Ideas in Play Seminar Series – 2
On 24 December 2025, the Political Science Gaming Lab (PSGL) and the Department of Political Science and International Relations (AGU POLS) hosted Abdürrahim Özer for a seminar on the historical representations of European colonialism. To ground the discussion, participants first engaged in We Come In Peace, a simulation replicating the high-stakes “First Contact” between Indigenous populations and European explorers.
What began as an attempt at diplomacy quickly devolved into armed conflict. The session served as a powerful demonstration of the “Security Dilemma”; even with peaceful intentions, the combination of structural uncertainty and total miscommunication led to a tragic breakdown. During the debrief, students were amazed to discover how differently they had interpreted the same signals.

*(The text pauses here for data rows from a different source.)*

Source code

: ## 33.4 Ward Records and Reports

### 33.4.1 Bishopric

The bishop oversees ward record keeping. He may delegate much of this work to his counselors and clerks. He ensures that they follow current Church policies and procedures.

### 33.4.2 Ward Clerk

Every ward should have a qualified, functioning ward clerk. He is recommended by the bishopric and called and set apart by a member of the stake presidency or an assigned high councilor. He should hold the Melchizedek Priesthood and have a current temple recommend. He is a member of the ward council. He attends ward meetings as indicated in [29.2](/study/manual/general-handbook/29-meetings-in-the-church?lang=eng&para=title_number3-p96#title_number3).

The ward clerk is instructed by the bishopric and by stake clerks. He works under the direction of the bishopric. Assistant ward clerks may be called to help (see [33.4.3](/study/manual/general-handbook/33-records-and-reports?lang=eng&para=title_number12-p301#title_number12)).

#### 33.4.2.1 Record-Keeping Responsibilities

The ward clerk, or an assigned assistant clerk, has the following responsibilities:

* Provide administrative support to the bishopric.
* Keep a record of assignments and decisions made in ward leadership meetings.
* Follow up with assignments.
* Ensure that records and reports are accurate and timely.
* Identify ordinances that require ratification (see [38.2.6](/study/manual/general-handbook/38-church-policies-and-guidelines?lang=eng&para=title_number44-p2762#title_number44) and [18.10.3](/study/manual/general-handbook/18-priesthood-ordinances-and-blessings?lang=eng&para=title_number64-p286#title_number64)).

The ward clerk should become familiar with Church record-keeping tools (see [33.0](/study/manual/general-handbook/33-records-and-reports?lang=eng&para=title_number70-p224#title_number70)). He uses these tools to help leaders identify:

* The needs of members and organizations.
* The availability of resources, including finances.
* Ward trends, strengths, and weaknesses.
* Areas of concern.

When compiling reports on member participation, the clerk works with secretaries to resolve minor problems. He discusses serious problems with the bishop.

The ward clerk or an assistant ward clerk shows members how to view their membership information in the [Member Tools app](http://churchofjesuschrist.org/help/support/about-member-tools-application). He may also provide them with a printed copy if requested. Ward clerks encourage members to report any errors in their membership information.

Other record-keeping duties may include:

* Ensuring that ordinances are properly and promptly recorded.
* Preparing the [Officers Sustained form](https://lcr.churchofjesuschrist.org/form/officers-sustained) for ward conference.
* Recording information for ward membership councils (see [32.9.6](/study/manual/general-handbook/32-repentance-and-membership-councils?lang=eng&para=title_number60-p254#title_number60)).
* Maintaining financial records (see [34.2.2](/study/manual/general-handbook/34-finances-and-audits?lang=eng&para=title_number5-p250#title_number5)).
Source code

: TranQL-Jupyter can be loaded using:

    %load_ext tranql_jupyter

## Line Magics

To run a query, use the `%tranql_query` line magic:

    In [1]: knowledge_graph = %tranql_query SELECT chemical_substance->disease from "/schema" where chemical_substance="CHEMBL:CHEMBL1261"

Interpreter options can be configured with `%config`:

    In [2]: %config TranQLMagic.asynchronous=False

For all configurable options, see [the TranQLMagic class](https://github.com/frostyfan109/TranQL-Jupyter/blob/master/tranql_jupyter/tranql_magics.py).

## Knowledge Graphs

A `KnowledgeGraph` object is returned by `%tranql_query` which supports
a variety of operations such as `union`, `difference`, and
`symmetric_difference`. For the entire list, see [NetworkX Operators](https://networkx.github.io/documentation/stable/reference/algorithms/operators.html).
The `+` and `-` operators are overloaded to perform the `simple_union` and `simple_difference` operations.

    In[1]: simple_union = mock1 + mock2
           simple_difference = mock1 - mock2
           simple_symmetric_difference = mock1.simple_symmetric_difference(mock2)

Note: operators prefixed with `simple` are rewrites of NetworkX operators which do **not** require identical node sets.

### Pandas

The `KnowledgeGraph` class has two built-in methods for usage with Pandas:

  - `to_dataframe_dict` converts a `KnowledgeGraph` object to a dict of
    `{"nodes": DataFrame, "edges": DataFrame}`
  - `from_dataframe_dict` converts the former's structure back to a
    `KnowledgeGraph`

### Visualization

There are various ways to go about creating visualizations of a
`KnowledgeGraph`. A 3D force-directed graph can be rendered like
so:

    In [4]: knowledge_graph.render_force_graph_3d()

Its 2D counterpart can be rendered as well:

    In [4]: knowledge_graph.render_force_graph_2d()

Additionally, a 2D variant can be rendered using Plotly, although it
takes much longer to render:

Crucially, the game highlighted how power imbalances dictate outcomes: the technologically advanced society did not perceive the other as an equal, a theme Abdürrahim Özer expanded upon in his talk regarding how colonial encounters were historically framed and justified. The event proved that when deep inequality exists, “miscommunication” often stems from a fundamental refusal to listen to the “Other.”
Information on the speaker and the game

Speaker:
Abdürrahim Özer
Department of History, I.D. Bilkent University
Bio:
Abdürrahim Özer graduated from the Department of International Relations at Bilkent University in 2006. He received his M.A. in Russian Studies from the same institution in 2008, completing a thesis titled “The Ottoman–Russian Relations between the years 1774 and 1787.” His research interests include the history of Crimea and Crete under Ottoman rule, biographical writing, and historical methodology. Özer has been a member of the Department of History at Bilkent University since 2015, where he teaches and coordinates the HIST 200: History of Turkey course.

We Come in Peace is a game about first contact and between space explorers and the aliens they encounter, and concentrates on how difficult communication can be between groups with very different underlying cultural assumptions.